“New Genealogical Library Dedicated,” Ensign, Jan. 1986, 76–77
Calling it a “companion structure to the temples of the Lord,” President Gordon B. Hinckley, at the time Second Counselor to President Spencer W. Kimball, dedicated the Church’s new Genealogical Library in Salt Lake City October 23.
The new library building is located across the street to the west of Temple Square, immediately south of the Museum of Church History and Art. The building houses the world’s largest collection of genealogical records.
President Hinckley, acting under the direction of President Spencer W. Kimball, officiated at the dedication ceremonies and offered the dedicatory prayer on the five-level, 142,000-square-foot building.
President Hinckley noted that the building has been designed so three more stories can be added. “They will be needed. When they will be needed, I don’t know, but I’m satisfied that they will be needed, because the work to be done here encompasses all generations of mankind, and that’s going to take a very large facility.”
The work to be done in the new building “concerns the eternal welfare of sons and daughters of God” throughout all the ages of the earth’s history, President Hinckley said. The pace of this spiritual work is quickening with the placement of temples around the globe. If the temples are to be used as they are intended, genealogy work must go forth at a comparable pace.
“The vision of this work, which has come to us through revelation, is the most universal vision ever … given to any people,” he said. “We have a responsibility toward all generations who have ever lived upon the earth, who now live upon the earth, or who will yet live upon the earth. Our responsibility is as broad as is the fatherhood of God.”
In his dedicatory prayer on the building, President Hinckley petitioned “that it may be used by multitudes to search out their kindred dead that the necessary ordinance work may be carried forward in thy holy houses, with both genealogist and temple worker cooperating to the accomplishment of one glorious end. …
“May this be a day of rejoicing for those beyond the veil, and may their influence be felt in establishing the identity of those sought for, that families might be linked together according to thy divine plan.”
Elder Richard G. Scott of the Presidency of the First Quorum of the Seventy, Executive Director of the Genealogical Department, also spoke, saying the dedication marked the beginning of “a new genealogical era in the Church. This facility has been carefully designed to accommodate the foreseeable technological advances that will in time greatly simplify much of the genealogy work performed by the membership of the Church.”
He said planned development of the Church’s Genealogical Department will “place the decisions on ordinance work for the dead in the hands of local priesthood leaders, as is done for the living, and provide those priesthood leaders with the tools necessary to accomplish that objective.”
He urged Church members to visit branch genealogical libraries to see the new research tools available there and to let dedication of the new central library provide impetus for renewed dedication in their genealogy work.

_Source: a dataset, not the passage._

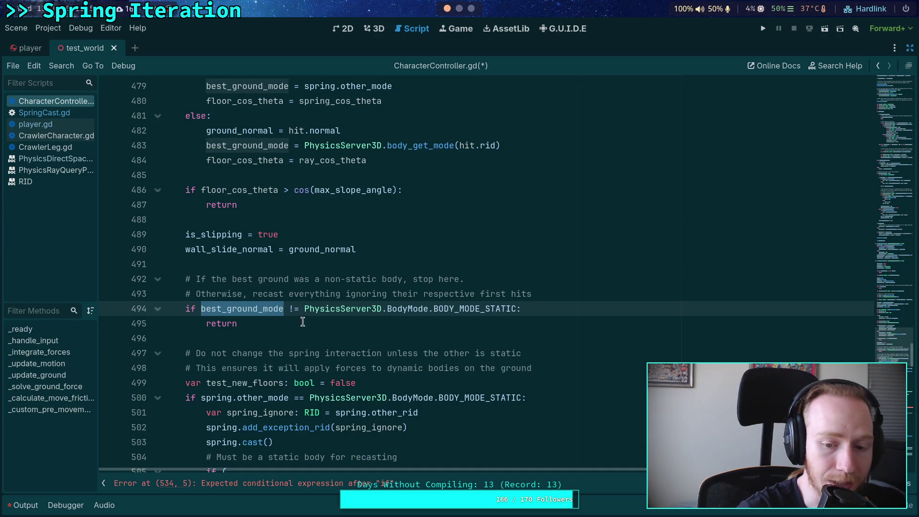
{"action": "scroll", "coordinate": [342, 329], "scroll_direction": "down", "scroll_amount": 1}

David M. Mayfield, library director, spoke of the new facility as a hub for 640 branch genealogical libraries in thirty-one countries. These facilities handled “nearly a million patron visits” during 1985. The main library in Salt Lake City circulated three hundred thousand rolls of microfilm to branch libraries during the year and distributed nearly seven and one-half million microfiche sheets.
The main library collection includes 1,450,000 reels of microfilmed genealogical records, the equivalent of six million 300-page bound volumes. The records have been gathered from more than one hundred countries. On microfilm and in bound volumes, the records contain more than two billion names and Family Group Records on eight million families. The library’s collection of records grows at the rate of four thousand rolls of film and four hundred books a month.
The new library provides seating for 963 patrons, an increase of more than 25 percent over the old library facility one block to the east across Temple Square. It also includes staff and administrative offices, small theaters and classrooms, orientation rooms, photo-copy centers on each floor, and a 6,000-square-foot storage area for little-used films and other records. Its temperature and lighting control systems are designed to protect records in the collection from deterioration.
The library is open on Mondays from 7:30 A.M. to 6:00 P.M., Tuesdays through Fridays from 7:30 A.M. to 10:00 P.M., and Saturdays from 7:30 A.M. to 5:00 P.M.